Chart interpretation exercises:
- - -
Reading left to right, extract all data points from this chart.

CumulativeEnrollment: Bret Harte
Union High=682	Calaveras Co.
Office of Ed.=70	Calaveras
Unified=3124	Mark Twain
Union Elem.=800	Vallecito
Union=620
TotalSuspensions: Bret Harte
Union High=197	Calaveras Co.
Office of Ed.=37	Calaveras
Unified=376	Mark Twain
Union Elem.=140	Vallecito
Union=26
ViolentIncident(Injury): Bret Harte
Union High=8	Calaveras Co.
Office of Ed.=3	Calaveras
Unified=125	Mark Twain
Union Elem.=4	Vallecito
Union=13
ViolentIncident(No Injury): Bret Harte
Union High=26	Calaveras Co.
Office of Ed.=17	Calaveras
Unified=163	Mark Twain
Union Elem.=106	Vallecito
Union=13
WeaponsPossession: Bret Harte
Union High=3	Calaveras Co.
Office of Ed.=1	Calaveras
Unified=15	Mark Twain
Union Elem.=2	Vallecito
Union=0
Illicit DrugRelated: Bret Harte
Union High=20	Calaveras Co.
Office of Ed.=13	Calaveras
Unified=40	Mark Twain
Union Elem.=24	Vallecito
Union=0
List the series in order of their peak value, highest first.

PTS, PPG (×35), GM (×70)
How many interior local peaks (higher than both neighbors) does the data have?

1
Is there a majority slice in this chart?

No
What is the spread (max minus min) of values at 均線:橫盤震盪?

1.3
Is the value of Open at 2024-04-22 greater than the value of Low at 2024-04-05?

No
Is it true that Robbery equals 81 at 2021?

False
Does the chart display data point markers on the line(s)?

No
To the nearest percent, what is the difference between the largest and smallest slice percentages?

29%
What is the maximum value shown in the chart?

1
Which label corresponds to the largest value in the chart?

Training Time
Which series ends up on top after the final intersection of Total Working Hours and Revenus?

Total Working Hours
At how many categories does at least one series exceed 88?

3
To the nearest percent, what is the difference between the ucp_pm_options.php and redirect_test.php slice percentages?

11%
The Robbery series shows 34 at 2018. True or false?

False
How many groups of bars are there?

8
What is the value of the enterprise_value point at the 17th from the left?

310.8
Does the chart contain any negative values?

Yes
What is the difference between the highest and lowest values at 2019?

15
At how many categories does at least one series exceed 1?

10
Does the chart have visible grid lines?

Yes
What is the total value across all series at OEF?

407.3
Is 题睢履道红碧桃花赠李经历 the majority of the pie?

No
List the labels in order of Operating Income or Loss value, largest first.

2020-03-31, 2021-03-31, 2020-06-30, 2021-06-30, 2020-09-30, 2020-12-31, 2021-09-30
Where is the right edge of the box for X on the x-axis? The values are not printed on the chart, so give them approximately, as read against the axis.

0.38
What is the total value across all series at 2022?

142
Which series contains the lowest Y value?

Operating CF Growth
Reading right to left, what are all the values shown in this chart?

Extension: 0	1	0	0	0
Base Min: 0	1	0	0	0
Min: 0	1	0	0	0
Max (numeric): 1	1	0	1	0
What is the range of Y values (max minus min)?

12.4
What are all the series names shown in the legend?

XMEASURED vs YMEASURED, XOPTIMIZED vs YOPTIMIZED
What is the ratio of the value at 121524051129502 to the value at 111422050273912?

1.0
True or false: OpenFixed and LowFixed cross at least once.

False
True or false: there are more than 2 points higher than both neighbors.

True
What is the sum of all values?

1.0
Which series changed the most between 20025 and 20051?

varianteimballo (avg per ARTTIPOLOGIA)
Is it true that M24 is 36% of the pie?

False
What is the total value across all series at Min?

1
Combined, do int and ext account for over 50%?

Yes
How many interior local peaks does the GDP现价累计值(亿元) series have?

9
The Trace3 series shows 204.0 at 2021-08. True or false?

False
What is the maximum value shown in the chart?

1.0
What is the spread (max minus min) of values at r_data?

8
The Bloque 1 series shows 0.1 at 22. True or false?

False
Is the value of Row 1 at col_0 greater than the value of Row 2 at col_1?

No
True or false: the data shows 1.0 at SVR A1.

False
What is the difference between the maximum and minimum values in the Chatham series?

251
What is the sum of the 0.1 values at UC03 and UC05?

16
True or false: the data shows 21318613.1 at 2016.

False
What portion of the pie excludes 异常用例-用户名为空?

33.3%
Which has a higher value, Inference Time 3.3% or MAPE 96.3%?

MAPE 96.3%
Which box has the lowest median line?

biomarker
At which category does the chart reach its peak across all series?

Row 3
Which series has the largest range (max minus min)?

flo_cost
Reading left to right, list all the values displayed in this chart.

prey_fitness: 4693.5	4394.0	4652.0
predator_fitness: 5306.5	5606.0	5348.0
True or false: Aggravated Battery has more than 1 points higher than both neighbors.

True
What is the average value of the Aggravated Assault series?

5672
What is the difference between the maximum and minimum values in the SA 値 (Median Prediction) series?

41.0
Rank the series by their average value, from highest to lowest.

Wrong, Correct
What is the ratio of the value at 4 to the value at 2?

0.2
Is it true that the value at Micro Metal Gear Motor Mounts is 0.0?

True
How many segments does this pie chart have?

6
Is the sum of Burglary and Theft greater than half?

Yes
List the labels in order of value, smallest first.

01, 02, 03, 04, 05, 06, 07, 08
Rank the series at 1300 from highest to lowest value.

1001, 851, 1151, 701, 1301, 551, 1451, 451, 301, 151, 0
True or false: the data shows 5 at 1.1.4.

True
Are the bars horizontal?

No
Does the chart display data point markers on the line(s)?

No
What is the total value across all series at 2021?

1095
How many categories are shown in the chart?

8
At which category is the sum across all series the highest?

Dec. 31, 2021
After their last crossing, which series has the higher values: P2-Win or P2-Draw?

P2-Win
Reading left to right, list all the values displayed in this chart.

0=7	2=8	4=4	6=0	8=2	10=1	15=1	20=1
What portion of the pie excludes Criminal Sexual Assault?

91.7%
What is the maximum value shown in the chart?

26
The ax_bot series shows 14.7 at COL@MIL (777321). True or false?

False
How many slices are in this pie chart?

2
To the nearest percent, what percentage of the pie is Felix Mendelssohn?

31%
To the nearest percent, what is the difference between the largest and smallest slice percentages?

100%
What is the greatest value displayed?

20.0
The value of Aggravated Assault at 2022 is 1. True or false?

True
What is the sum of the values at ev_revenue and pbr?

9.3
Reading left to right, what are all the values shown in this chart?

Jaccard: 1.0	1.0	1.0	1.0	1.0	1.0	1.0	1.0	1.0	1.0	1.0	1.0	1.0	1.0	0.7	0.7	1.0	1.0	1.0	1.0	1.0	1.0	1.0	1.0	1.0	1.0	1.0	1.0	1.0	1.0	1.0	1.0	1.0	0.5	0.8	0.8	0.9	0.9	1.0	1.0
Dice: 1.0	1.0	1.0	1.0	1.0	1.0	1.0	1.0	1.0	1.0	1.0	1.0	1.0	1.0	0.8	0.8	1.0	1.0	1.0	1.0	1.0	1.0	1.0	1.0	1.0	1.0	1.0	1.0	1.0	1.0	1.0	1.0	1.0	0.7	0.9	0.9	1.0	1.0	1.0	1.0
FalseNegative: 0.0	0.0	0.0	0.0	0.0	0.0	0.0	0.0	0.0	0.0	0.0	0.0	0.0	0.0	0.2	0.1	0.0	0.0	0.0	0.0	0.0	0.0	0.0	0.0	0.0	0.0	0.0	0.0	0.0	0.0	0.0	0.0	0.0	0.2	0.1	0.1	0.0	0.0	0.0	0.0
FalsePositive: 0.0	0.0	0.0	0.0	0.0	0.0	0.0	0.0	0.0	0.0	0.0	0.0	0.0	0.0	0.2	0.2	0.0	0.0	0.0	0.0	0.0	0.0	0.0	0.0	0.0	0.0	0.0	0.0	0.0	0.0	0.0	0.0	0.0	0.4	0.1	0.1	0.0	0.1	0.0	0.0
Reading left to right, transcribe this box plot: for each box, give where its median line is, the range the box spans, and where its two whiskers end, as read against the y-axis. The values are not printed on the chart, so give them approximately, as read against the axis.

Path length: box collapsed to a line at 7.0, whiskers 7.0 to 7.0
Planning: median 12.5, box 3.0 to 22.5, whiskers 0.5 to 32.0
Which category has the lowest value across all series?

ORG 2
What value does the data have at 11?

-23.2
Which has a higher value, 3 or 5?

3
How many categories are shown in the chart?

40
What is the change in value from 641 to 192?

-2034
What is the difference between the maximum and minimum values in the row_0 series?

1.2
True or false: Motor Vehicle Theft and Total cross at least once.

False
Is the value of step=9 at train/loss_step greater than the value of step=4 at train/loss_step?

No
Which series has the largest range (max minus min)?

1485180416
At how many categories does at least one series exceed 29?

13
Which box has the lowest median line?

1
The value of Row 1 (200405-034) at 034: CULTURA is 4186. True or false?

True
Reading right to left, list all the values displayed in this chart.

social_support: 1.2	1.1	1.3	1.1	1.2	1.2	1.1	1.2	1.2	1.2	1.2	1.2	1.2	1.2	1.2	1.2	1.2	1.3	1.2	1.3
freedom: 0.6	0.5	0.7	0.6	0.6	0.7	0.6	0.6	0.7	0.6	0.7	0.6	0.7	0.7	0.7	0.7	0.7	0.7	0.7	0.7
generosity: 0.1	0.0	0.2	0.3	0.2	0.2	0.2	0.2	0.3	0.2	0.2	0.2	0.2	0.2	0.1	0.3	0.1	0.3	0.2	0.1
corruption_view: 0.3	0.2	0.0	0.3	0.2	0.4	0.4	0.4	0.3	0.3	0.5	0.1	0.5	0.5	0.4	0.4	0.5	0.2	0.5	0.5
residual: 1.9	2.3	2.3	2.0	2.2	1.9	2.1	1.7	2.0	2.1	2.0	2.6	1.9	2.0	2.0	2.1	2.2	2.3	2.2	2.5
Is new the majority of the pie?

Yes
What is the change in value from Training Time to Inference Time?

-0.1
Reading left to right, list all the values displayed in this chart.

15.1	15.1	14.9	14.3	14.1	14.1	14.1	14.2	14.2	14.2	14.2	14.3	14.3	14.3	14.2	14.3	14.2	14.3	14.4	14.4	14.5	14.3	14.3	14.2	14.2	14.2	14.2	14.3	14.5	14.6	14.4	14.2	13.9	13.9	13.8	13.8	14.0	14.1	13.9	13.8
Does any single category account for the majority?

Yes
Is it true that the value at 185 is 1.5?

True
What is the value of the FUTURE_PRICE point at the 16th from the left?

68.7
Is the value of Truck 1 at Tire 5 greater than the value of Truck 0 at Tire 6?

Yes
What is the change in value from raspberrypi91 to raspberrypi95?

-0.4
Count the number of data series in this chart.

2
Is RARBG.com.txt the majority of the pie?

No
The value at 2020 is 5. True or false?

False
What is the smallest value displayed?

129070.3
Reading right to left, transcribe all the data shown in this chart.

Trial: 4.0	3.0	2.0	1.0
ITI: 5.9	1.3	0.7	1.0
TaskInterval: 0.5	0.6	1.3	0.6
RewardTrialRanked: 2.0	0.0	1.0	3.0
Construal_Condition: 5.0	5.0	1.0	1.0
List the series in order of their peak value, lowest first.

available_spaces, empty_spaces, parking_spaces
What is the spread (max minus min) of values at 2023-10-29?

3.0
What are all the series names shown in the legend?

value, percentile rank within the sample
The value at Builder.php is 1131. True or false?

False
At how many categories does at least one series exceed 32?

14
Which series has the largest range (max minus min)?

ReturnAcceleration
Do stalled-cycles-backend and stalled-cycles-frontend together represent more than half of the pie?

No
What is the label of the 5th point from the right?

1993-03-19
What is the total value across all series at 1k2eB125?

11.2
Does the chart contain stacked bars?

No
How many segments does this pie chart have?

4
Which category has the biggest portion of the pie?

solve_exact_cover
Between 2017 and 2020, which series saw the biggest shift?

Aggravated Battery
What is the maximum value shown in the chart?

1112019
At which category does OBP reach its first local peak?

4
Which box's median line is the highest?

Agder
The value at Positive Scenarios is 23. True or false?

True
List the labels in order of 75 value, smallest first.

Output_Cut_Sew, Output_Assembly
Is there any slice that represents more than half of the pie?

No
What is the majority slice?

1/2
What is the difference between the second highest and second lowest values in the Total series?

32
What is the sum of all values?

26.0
- - -
* [What is expected]: Repeat the records word for word, from their first line through the line containing "Is the value of Open", both ends included.

* [Task answer]:
Reading left to right, extract all data points from this chart.

CumulativeEnrollment: Bret Harte
Union High=682	Calaveras Co.
Office of Ed.=70	Calaveras
Unified=3124	Mark Twain
Union Elem.=800	Vallecito
Union=620
TotalSuspensions: Bret Harte
Union High=197	Calaveras Co.
Office of Ed.=37	Calaveras
Unified=376	Mark Twain
Union Elem.=140	Vallecito
Union=26
ViolentIncident(Injury): Bret Harte
Union High=8	Calaveras Co.
Office of Ed.=3	Calaveras
Unified=125	Mark Twain
Union Elem.=4	Vallecito
Union=13
ViolentIncident(No Injury): Bret Harte
Union High=26	Calaveras Co.
Office of Ed.=17	Calaveras
Unified=163	Mark Twain
Union Elem.=106	Vallecito
Union=13
WeaponsPossession: Bret Harte
Union High=3	Calaveras Co.
Office of Ed.=1	Calaveras
Unified=15	Mark Twain
Union Elem.=2	Vallecito
Union=0
Illicit DrugRelated: Bret Harte
Union High=20	Calaveras Co.
Office of Ed.=13	Calaveras
Unified=40	Mark Twain
Union Elem.=24	Vallecito
Union=0
List the series in order of their peak value, highest first.

PTS, PPG (×35), GM (×70)
How many interior local peaks (higher than both neighbors) does the data have?

1
Is there a majority slice in this chart?

No
What is the spread (max minus min) of values at 均線:橫盤震盪?

1.3
Is the value of Open at 2024-04-22 greater than the value of Low at 2024-04-05?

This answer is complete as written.